Question

On GAE python 2.7 I have a single folder where I serve my CSS and JS files. The handler in my app.yaml looks like this:

- url: /scripts
  static_dir: scripts
  expiration: '30d'

Some of the JS files are cached the first time around, and subsequent page loads will fetch the JS directly from the browser cache. However, the browser uses conditional GET requests to fetch the CSS. The latency for this request is still sluggish on a 3G connection.

Is there any specification that says CSS can't be cached in the browser? Any idea why GAE caches the different files differently?

My site is accessible at http://test.dine-o.com/dine

Notice the difference between zepto.min.js or plate-min-####.js which are fetched from the browser cache, and plate-min.####.css which is fetched with a conditional GET.

Was it helpful?

Solution

The main problem I was trying to work around was conditional GETs being issued for CSS files when I refreshed the page.

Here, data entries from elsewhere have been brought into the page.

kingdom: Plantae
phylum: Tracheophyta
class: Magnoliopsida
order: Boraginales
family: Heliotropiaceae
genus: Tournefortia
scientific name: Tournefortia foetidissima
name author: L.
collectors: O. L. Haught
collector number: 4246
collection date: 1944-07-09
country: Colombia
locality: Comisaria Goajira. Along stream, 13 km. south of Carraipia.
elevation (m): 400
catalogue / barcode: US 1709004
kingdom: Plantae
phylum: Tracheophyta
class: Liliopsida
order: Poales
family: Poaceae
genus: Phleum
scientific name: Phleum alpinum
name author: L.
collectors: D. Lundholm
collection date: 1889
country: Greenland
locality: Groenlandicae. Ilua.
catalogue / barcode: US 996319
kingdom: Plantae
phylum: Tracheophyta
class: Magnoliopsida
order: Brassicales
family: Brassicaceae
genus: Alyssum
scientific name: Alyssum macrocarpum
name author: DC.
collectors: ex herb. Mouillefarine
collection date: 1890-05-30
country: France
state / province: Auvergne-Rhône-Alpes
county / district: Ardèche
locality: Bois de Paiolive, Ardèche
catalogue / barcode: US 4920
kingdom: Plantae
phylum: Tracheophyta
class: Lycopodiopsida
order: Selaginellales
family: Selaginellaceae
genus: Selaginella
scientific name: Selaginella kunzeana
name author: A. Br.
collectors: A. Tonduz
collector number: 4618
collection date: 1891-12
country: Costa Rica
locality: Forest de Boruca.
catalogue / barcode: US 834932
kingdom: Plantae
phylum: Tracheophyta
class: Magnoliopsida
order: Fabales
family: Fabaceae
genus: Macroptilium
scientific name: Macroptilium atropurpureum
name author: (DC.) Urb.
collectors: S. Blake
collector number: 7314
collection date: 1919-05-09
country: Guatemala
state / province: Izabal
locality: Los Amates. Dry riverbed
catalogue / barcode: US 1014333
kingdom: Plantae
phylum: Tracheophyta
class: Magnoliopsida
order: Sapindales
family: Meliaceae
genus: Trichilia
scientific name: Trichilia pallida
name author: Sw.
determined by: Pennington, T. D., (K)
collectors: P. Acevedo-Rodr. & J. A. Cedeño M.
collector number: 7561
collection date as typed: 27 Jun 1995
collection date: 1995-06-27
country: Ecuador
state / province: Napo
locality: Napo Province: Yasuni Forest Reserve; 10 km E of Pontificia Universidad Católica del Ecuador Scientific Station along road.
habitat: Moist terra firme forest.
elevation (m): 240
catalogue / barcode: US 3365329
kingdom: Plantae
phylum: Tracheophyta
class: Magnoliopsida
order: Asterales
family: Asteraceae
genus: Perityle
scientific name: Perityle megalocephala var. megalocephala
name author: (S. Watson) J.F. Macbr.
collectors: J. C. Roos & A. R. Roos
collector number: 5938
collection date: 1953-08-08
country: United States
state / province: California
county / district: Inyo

I assumed this was because cache related headers weren't being set.

It looks like the headers are being set. A clean GET request does show appropriate headers for cache-control, etag, and expires.

It looks like I'm running into browser behavior. I'm not sure if this is standard, but the behavior somehwat matches the "User Invoked Refresh" behavior described here: http://blogs.msdn.com/b/ieinternals/archive/2010/07/08/technical-information-about-conditional-http-requests-and-the-refresh-button.aspx

If I use a browser reload, Chrome issues a conditonal GET for CSS. In this case, some of the cache headers are not present, which was what made me think the problem was server side initially.

If I go to the URL bar and hit ENTER, Chrome will fetch the CSS purely from cache.

The only solution I can think of is to use AppCache.

OTHER TIPS

The problem may be related to "login as Admin" functions provided by appengine. According to this post,

the presence of the "X-AppEngine" headers indicates that the requesting user agent was logged in as an administrator. When these headers are present, App Engine will suppress caching on the response, to keep these headers from being cached and served to other users.

Responses for non-administrator users shouldn't have X-AppEngine headers, and shouldn't trigger cache suppression.

gae suppress the caching ability when a user is logged in as an admin of the site to avoid the "X-Appengine" being cached

I have a similar non-cache problem on my site though I specify certain pages to be cached and expire. Not sure whether it applies to your case or not though.